Alessandro Comodin regressa em força a Locarno, local onde já foi feliz em 2011 com “L’estate de Giacomo” (tendo então vencido na categoria Cineastas do Presente), com “Gigi La Legge”, uma comédia refrescante em terreno dramático onde acompanhamos um polícia muito especial (interpretado pelo tio do realizador), que poderia fazer perfeitamente parte do universo de “P’tit Quinquin”, a mini-série de Bruno Dumont.

O maior triunfo de Comodin – editor habitual de João Nicolau, que aqui assume essa função (a dupla forma uma boa equipa nesta matéria) – talvez seja a forma como gere livremente tudo no seu filme: dos atores (não profissionais) ao texto (não havia guião), todo o filme é encenado com um timing cómico assinalável. E neste regresso ao local onde o realizador cresceu, uma pequena localidade da região de Veneto, o noroeste italiano de onde quis sair a todo o custo a que agora regressa para filmar, há momentos verdadeiramente hilariantes, como aquela abertura antológica em que o nosso protagonista discute com um vizinho no extremo do seu arbóreo jardim, um espaço verde que atrai ratos e cobras que incomodam todos à sua volta.

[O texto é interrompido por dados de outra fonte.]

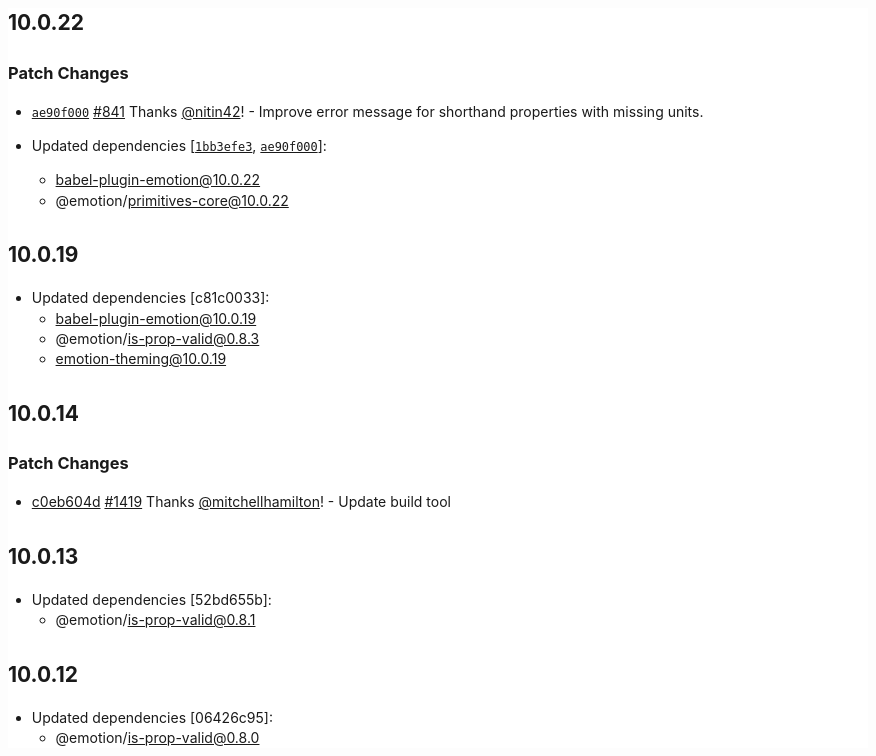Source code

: ## 10.0.22

### Patch Changes

- [`ae90f000`](https://github.com/emotion-js/emotion/commit/ae90f00094483ff12d8cbb80d628e30fe6d57d7a) [#841](https://github.com/emotion-js/emotion/pull/841) Thanks [@nitin42](https://github.com/nitin42)! - Improve error message for shorthand properties with missing units.

- Updated dependencies [[`1bb3efe3`](https://github.com/emotion-js/emotion/commit/1bb3efe399ddf0f3332187f3c751fbba9326d02c), [`ae90f000`](https://github.com/emotion-js/emotion/commit/ae90f00094483ff12d8cbb80d628e30fe6d57d7a)]:
  - babel-plugin-emotion@10.0.22
  - @emotion/primitives-core@10.0.22

## 10.0.19

- Updated dependencies [c81c0033]:
  - babel-plugin-emotion@10.0.19
  - @emotion/is-prop-valid@0.8.3
  - emotion-theming@10.0.19

## 10.0.14

### Patch Changes

- [c0eb604d](https://github.com/emotion-js/emotion/commit/c0eb604d) [#1419](https://github.com/emotion-js/emotion/pull/1419) Thanks [@mitchellhamilton](https://github.com/mitchellhamilton)! - Update build tool

## 10.0.13

- Updated dependencies [52bd655b]:
  - @emotion/is-prop-valid@0.8.1

## 10.0.12

- Updated dependencies [06426c95]:
  - @emotion/is-prop-valid@0.8.0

Uma parte da ação do filme é dedicada aos turnos de Gigi pela localidade, numa narrativa onde vamos acompanhando as suas peripécias, como o flirt que vai discretamente mantendo pelo rádio com uma colega que trabalha na central, ou aquela estranha desconfiança que vai desenvolvendo por um personagem…. apenas e só por instinto. Pelo meio, há ainda espaço para uma série de personagens que vão oferecendo alguma cor a um universo meio pitoresco, mas também para algum mistério devido ao aparecimento de um corpo de uma jovem, aparentemente suicida, que surge morta nos carris da ferrovia, talvez vítima de aborrecimento absoluto.

Construído em volta de breves segmentos unidos por uma atmosfera muito peculiar, um ambiente bem expressivo de um local onde o “non se fare niente” é seguido à letra, “Gigi la Legge” coloca em primeiro plano as enormes qualidades que Comodin já tinha demonstrado no passado, sempre em terreno com poucos meios de produção e orçamento limitados. Um contexto de produção que ainda assim não belisca o seu cinema: encontramos aqui uma criatividade em plena força, num filme em que um apurado sentido de ficção nunca deixa de transportar qualquer coisa de real, e que muitas vezes até chega a nós num registo documental.

Um dos melhores filmes do Festival de Locarno, até agora.